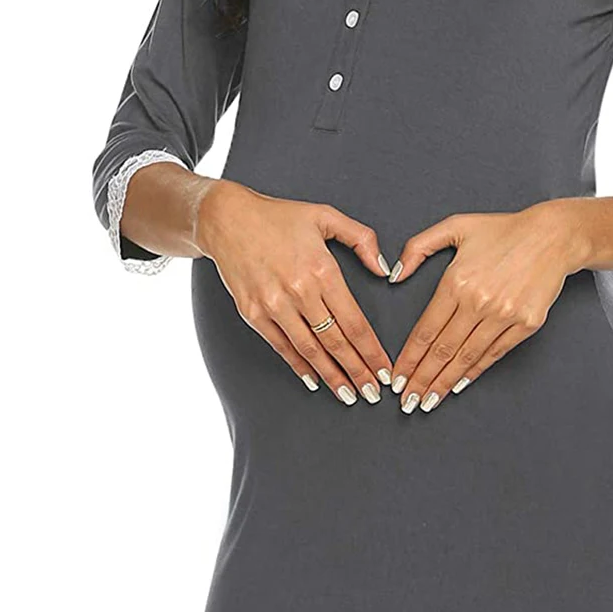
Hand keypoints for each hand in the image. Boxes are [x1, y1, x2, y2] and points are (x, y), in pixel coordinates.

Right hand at [196, 180, 393, 404]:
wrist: (227, 219)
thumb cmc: (278, 217)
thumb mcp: (326, 216)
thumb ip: (361, 239)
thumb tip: (384, 270)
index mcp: (321, 270)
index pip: (354, 322)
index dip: (372, 351)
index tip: (385, 369)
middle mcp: (298, 291)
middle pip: (335, 342)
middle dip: (357, 372)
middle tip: (373, 393)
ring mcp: (273, 305)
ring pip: (310, 350)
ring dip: (331, 376)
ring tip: (349, 394)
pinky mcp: (252, 313)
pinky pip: (281, 346)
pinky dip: (299, 366)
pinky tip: (315, 380)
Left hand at [387, 204, 577, 412]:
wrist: (553, 235)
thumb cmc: (504, 230)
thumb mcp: (456, 226)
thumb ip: (418, 247)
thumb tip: (394, 275)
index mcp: (457, 281)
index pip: (426, 330)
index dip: (409, 358)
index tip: (397, 377)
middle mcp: (479, 302)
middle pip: (442, 351)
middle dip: (421, 380)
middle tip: (407, 401)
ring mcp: (504, 315)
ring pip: (467, 357)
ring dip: (444, 383)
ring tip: (429, 401)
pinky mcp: (526, 324)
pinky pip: (494, 354)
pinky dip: (475, 372)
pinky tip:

*-*-*

Work required: Look through the data above. Each line containing the word "pinky" needs to be copied.

Expected answer:
pinky mcp: (252, 313)
pinky pip: (281, 346)
pinky dip: (299, 366)
pinky tip: (315, 380)
pinky mcp: (526, 324)
pinky pip: (494, 354)
pinky dip: (475, 372)
pinky tip:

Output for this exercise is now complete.